You cannot celebrate AI-aided warfare when it protects Ukrainians and then sign a petition when the same technology might keep American troops alive in the Persian Gulf. The moral language shifts depending on which coalition the technology serves.
In the Ukraine case, the dominant Western coalition was strongly pro-Ukraine. Governments, tech companies, journalists, and defense analysts broadly agreed that Russia was the aggressor and that Ukraine’s survival was legitimate. Inside that alliance structure, AI-guided drones became tools of defense. The narrative settled on innovation, democratic resilience, and asymmetric defense against a larger invader. When Ukrainian engineers built autonomous targeting systems or coordinated drone swarms, the story was that a smaller democracy used ingenuity to offset Russian mass.
When the same technology appears in a different theater, the coalition changes. The Persian Gulf context pulls in different actors and different moral frames. Tech workers in Silicon Valley, certain NGOs, parts of academia, and segments of the media belong to a coalition more skeptical of American military action in the Middle East. Within that network, autonomous weapons become a symbol of escalation, lost human control, or dystopian warfare.
So the same technology gets two completely different narratives. One says AI saves lives and protects democracy. The other says AI creates uncontrolled killing machines. Neither narrative is really about the technology. Both are about coalition signaling. Supporting Ukrainian AI drones signals loyalty to the pro-Ukraine coalition. Opposing American AI weapons signals loyalty to the anti-intervention or tech-ethics coalition.
This is why these debates feel inconsistent. The ethical language sounds universal, but the application is situational.
There is also a deeper structural reason for the difference. Ukraine reads as the weaker actor fighting for survival. Western audiences accept technological asymmetry when it benefits the underdog. When the United States deploys the same tools, the asymmetry flips. Now the technology amplifies the strongest military power on earth, which triggers fears about unchecked force. The inconsistency comes from both moral framing and power perception working together.
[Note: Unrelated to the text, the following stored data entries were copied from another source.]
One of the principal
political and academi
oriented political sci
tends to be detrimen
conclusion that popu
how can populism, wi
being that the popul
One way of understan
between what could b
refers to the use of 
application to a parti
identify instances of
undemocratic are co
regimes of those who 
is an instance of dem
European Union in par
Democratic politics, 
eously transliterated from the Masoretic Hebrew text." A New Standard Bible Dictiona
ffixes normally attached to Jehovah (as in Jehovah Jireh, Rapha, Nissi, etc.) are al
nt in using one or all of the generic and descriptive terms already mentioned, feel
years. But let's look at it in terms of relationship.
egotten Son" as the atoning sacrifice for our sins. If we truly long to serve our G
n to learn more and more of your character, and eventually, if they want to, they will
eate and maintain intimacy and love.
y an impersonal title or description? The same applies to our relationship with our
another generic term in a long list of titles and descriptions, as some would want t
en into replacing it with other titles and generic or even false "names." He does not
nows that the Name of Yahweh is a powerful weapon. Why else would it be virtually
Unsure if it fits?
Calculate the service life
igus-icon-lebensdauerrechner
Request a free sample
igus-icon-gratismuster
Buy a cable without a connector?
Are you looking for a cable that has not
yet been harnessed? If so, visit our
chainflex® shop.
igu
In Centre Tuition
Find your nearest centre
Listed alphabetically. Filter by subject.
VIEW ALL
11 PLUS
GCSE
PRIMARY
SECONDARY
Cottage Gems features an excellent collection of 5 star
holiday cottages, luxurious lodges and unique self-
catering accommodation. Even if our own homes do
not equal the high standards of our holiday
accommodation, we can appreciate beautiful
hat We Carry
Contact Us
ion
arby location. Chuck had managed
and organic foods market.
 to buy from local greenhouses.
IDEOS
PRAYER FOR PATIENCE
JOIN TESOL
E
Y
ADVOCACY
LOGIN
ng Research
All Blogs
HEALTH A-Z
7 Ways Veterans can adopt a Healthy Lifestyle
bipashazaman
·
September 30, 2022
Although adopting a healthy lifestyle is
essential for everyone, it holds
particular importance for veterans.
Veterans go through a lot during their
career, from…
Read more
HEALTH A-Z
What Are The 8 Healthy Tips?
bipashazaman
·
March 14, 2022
The argument here is a symmetry test. If autonomous targeting is morally acceptable because it reduces casualties and improves precision in Ukraine, the same logic should apply when American forces try to reduce risk to their own troops. Critics respond that the legitimacy of the war matters as much as the technology used to fight it. That is a fair point, but it is a different argument than the one most of them make publicly.
Most debates about military technology collapse into three questions: whether the war is seen as legitimate, who is perceived as the aggressor, and which coalition controls the narrative. Once those are answered, the ethical framing of the technology follows almost automatically.